4. Storing data in the Amazon Cloud (HBase)
4.1 HBase as Key Value store
Initially I thought of using a relational database for permanently storing the collected sensor values, mainly because I thought it would be easy. When the Raspberry PI and the cloud server run the same database system and are connected through a database link updating would be as simple as ‘insert into select * from ‘. Using SQLite made this imposable because it does not support remote tables. In addition storing 1,000 values per second would quickly increase the number of rows (over 31 billion for one year), possibly going beyond the limits of a Relational Database System (RDMBS). Finally, because this was mostly a learning project and I had some experience with big data technology, such as Hadoop and HBase, I decided to go for a Key Value store.
I decided to use HBase as storage system. Mainly because I had some experience with using HBase in combination with Python and secondly because its the underlying system of OpenTSBD. OpenTSBD is an open source project for storing time series data. This is almost the essence of what I was trying to achieve. I decided to use standard HBase instead of OpenTSBD to be able to understand more what was happening in the storage layer and to have more control of the row key design.
4.2 HBase row key design
One of the most import parts of using HBase is the row key design. Lars George explains this in detail in his book HBase: The Definitive Guide. I chose this one:
<device id>_<port id>_<reverse epoch>_<reverse milliseconds>
For example: 40b5af01_rx000A01_8571346790_9184822.
The key design uses the concepts device and port. Both are XBee concepts. A simple combined <sensor id>, similar to OpenTSBD, might be a better alternative because it is a more general approach. On the other hand splitting the key up in the id of the device that sends the value and the id of the sensor on that device is a bad concept. In this case port id can be seen as sensor id. Both device id and port id are fixed length alphanumeric id’s. The time parts of the key are reversed to use scan function of HBase to quickly return the latest value of each sensor. The sensor table in HBase only uses one column and one column family.
4.3 Uploading data to HBase for the Rapsberry PI
The Raspberry PI inserts the values directly in the HBase table. Every second it looks up the latest timestamp for each sensor in the HBase table and inserts every value from the SQLite table on the PI that has a higher timestamp. If for any reason the internet connection between the Raspberry PI and the cloud server breaks, all recorded values on the the Raspberry PI will automatically be inserted when the connection is reestablished. Only the values that have not been removed by the ‘delete’ thread on the Raspberry PI will be uploaded. Currently the connection can be down for 2 minutes without data loss.
The connection type is a ‘Thrift’ connection. Thrift has the advantage of being a binary protocol, reducing the overhead to for example REST and there is a nice Python wrapper for HBase Thrift. Values are sent in batches with a maximum of 5,000 values per batch to limit memory overhead on the Raspberry PI. For security the Thrift connection runs through a ssh tunnel. Autossh sets-up the connection between the Raspberry PI and the cloud server. The Python script runs as daemon, following the excellent instructions by Stephen Phillips http://blog.scphillips.com/posts/2013/07/getting-a-python-script-to-run-in-the-background-as-a-service-on-boot/ .

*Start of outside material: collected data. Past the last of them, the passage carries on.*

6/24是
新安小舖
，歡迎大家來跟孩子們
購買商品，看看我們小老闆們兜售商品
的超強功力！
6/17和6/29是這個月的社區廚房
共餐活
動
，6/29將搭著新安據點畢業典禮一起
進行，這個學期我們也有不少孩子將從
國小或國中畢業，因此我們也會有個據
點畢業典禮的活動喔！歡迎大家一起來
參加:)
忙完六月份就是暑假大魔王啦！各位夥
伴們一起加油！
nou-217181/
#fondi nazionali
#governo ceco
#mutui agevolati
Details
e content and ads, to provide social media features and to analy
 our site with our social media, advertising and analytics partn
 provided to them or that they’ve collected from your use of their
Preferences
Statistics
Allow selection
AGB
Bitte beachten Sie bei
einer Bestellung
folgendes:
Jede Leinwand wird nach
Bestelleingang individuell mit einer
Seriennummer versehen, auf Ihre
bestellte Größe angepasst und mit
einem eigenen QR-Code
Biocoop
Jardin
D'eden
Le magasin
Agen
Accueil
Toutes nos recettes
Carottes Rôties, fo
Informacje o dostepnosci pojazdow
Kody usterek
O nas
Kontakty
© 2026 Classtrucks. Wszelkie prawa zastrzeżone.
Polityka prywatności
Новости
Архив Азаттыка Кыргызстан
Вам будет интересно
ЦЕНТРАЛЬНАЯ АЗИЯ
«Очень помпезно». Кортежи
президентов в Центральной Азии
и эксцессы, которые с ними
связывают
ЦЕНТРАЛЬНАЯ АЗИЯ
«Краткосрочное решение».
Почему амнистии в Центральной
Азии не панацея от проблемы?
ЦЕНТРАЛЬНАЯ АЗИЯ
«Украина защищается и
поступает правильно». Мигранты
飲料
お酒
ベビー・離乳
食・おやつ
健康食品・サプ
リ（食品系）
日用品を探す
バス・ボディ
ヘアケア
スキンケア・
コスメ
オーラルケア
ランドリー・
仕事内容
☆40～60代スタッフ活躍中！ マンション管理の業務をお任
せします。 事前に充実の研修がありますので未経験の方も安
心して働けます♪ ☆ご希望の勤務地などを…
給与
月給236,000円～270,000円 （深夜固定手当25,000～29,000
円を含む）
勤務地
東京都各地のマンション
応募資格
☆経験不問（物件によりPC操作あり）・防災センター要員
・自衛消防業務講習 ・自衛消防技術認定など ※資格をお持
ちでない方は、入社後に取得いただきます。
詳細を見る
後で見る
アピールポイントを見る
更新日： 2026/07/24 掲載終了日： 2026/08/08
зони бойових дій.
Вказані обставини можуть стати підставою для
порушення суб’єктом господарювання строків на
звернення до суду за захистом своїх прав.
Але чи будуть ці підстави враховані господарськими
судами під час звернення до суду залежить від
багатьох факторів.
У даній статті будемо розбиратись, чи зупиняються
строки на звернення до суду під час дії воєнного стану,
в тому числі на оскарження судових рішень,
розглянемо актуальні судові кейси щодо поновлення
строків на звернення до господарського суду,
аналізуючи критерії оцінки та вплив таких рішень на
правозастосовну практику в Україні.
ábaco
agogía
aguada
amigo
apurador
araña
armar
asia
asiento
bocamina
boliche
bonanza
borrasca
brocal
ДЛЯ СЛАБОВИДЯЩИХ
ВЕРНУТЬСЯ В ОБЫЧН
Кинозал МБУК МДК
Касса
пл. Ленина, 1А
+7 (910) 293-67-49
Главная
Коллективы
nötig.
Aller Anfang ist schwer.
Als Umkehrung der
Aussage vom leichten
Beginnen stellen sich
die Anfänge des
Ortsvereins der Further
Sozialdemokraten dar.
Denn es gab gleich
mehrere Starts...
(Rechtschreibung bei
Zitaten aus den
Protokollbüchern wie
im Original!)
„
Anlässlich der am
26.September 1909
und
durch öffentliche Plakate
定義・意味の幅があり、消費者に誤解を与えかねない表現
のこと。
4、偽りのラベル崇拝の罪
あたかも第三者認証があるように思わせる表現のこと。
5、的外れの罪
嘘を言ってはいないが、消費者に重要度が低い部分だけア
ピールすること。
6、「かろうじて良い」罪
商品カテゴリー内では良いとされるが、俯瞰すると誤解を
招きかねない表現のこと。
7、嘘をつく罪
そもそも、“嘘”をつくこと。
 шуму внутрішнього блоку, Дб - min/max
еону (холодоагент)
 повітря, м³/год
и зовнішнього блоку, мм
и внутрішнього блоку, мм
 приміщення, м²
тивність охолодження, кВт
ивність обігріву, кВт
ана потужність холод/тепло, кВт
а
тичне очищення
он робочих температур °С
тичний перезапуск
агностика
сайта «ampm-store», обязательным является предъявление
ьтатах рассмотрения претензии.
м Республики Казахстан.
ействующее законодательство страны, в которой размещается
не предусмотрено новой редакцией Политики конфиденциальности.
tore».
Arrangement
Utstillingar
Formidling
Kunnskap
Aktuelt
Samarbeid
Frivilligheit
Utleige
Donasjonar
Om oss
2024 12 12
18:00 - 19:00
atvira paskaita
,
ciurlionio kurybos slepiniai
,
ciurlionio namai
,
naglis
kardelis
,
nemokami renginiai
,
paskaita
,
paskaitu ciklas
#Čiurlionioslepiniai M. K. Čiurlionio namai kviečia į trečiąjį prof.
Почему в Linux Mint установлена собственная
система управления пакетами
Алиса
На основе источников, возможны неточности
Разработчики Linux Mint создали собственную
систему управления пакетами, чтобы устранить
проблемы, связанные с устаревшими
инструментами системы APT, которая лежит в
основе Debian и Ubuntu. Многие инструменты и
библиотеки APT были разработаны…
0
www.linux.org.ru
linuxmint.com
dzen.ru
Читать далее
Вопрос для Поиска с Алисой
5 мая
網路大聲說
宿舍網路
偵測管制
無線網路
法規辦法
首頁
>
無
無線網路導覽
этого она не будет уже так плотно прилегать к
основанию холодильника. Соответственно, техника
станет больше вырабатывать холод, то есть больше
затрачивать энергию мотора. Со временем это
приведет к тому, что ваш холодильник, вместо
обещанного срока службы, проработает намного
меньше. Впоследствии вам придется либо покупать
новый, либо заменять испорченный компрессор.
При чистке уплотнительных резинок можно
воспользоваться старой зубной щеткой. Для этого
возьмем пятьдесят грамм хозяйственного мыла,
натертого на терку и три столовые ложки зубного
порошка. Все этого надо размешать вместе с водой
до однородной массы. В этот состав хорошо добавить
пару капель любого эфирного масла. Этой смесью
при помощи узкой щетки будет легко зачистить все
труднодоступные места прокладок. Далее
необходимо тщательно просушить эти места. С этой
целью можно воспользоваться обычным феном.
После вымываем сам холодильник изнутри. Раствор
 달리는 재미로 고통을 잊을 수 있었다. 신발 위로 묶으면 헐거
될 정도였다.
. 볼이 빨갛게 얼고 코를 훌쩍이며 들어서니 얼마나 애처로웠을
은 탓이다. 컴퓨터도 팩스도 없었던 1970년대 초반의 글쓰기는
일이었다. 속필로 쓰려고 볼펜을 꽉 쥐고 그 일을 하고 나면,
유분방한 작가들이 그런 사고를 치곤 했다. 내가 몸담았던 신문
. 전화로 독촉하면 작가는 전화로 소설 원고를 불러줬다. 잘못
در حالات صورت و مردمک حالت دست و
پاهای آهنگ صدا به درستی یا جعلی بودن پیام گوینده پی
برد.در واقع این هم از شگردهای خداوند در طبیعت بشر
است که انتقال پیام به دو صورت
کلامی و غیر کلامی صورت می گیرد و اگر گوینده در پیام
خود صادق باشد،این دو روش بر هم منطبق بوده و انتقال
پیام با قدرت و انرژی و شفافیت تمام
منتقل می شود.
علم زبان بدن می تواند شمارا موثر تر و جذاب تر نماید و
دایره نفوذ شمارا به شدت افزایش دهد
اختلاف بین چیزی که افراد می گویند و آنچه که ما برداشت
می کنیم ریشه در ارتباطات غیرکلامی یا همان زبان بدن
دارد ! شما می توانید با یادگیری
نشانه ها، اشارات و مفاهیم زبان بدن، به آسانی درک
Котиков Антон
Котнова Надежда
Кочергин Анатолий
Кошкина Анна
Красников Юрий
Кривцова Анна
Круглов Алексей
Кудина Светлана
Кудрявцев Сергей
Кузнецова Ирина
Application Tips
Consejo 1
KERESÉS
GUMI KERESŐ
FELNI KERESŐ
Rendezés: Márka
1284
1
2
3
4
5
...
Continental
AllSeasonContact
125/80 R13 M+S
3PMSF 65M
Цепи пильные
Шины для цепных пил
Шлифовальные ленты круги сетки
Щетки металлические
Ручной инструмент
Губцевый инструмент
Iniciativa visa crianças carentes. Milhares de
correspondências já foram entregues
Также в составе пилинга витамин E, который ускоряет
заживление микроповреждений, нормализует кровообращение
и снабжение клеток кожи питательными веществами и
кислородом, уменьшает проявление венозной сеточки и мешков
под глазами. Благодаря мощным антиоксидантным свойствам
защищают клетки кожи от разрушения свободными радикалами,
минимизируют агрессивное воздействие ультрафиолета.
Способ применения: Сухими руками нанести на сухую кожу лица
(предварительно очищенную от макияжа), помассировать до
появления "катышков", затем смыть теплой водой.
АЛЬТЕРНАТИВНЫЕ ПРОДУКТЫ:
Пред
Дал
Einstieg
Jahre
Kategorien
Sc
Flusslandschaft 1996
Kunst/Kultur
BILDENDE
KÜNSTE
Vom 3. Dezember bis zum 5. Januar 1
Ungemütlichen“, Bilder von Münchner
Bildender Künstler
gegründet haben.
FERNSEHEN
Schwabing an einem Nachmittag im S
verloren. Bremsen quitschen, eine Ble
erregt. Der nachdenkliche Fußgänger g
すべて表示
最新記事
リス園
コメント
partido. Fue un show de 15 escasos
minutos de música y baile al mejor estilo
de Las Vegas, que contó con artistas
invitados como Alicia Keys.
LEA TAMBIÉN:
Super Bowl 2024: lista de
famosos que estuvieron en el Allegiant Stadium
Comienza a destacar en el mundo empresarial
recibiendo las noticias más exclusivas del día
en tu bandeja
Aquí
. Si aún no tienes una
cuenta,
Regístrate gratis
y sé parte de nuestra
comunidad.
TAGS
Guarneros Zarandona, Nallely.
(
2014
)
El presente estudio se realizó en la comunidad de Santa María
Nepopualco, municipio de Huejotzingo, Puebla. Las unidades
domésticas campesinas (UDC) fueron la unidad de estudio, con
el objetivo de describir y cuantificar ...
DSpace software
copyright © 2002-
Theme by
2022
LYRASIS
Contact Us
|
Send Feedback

autossh: ssh tunnel for thrift
4.4 Messaging alternative
An alternative of course would have been to use a messaging system. Messaging systems however much harder to develop and particularly more difficult to debug. At least for me they are.
4.5 Installing HBase on Amazon server
The Amazon server I use is a m1.large instance running Ubunto. This instance has 8 gigabyte of memory, which is required to run HBase and 800 gigabytes of storage. This storage makes it possible to save 10 yeas of raw data (compressed). I use spot pricing to reduce costs and so far I have not paid more than 20 USD per month for this server. This does of course show, that this is mainly an a research project. To save money on your energy bill you would at least have to make up for the monthly server fee.
In my installation of HBase the data is stored on the Hadoop file system HDFS, which is very common. For the installation of Hadoop I followed the excellent tutorial of Aravindu Sandela for installing Hadoop 2.0 on Ubuntu http://bigdatahandler.com/hadoop-hdfs/installing-single-node-hadoop-2-2-0-on-ubuntu/ . For the installation of Hbase I followed the tutorial on the Apache HBase website for running HBase in pseudo distributed mode. Of course both HBase and Hadoop are designed to run on a cluster of servers, so running it on a single machine is a bit useless, but for this project it works very well.
4.6 LZO compression in HBase
Storing the raw sensor value at the intended collection rate of 1,000 values per second the 800 gigabytes would have only given me one year of sensor values. This is more than sufficient for this project. The OpenTSBD project however recommended using LZO compression on the HBase tables. In addition, I use the FAST_DIFF data_block_encoding option. This HBASE feature only stores the part of the row key that is different for the previous one. Because my row key design uses a lot of redundant information (both device id and sensor id) this greatly reduces the amount of required storage. Both measures reduced the storage with 90%, to 10% of the original required storage. This makes it possible to save 10 years of raw sensor information on a single server.